By Basil Katz
NEW YORK (Reuters) - A U.S. judge on Tuesday cleared the way for a trial against a former Guantanamo Bay prisoner by rejecting arguments that his five years of detention by American authorities before entering civilian courts had violated his right to a speedy trial.
Ahmed Khalfan Ghailani, a Tanzanian, is charged with conspiring in the 1998 bombings of U.S. embassies in Tanzania and Kenya that killed 224 people.
Prosecutors say he worked as a bodyguard for Osama bin Laden, mastermind of the September 11, 2001 aerial attacks on the United States, and as a document forger.
He is the only detainee so far to be transferred to the United States from the U.S. military prison at Guantanamo Bay, Cuba, for trial in a civilian court.

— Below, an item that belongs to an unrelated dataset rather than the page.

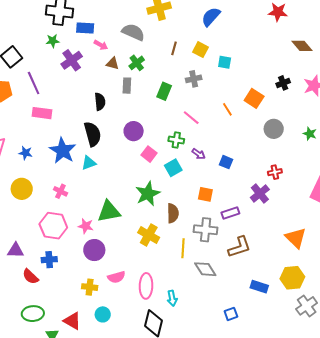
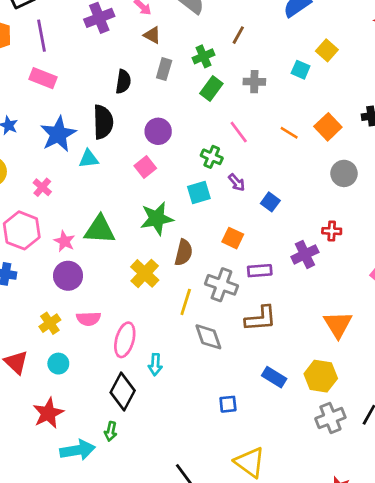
yellow square: (200, 50) -> (327, 50), moved
green cross: (137, 63) -> (203, 56), moved
orange line: (227, 109) -> (289, 133), turned -40
pink square: (149, 154) -> (145, 167), moved
yellow cross: (90, 287) -> (50, 323), turned 35

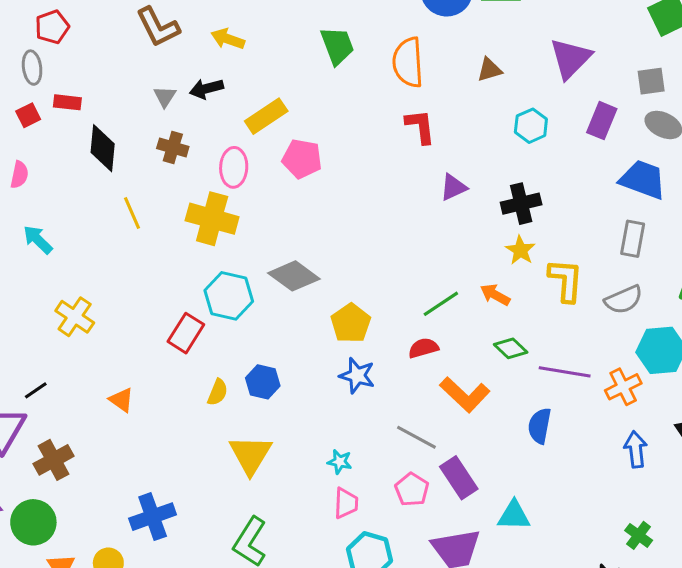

His lawyers had argued that two years in CIA custody and three more at Guantanamo kept Ghailani from standing trial for far too long, violating his constitutional right to a speedy trial. They wanted the indictment dismissed.
U.S. District Court Judge Lewis Kaplan, however, said in the 48-page ruling the CIA detention time was justified by national security considerations, and officials have said Ghailani provided valuable intelligence under interrogation.
The judge also ruled Ghailani's ensuing stint at Guantanamo from September 2006 to June 2009 was not a violation of his rights because he was then considered an enemy combatant, a status carrying fewer defendant rights.
Kaplan said the U.S. government had wanted Ghailani to be prosecuted by a military commission but later changed course and decided to pursue the case in civilian court.
He was then pressed with civilian criminal charges and taken to a Manhattan detention center to await trial.
"There is no evidence that the government ever acted in bad faith to gain a tactical advantage over or to prejudice Ghailani with respect to his defense of this indictment," Kaplan said.
Lawyers representing Ghailani declined to comment.
He was captured in July 2004, court documents said, and detained by the CIA at a secret location.
Ghailani's lawyers have argued he was subjected to "enhanced" interrogation techniques by the CIA, which amount to being tortured, they said, and which left him with permanent emotional scarring.
His trial is due to begin in Manhattan federal court on September 27. He has pleaded not guilty and faces life in prison if convicted.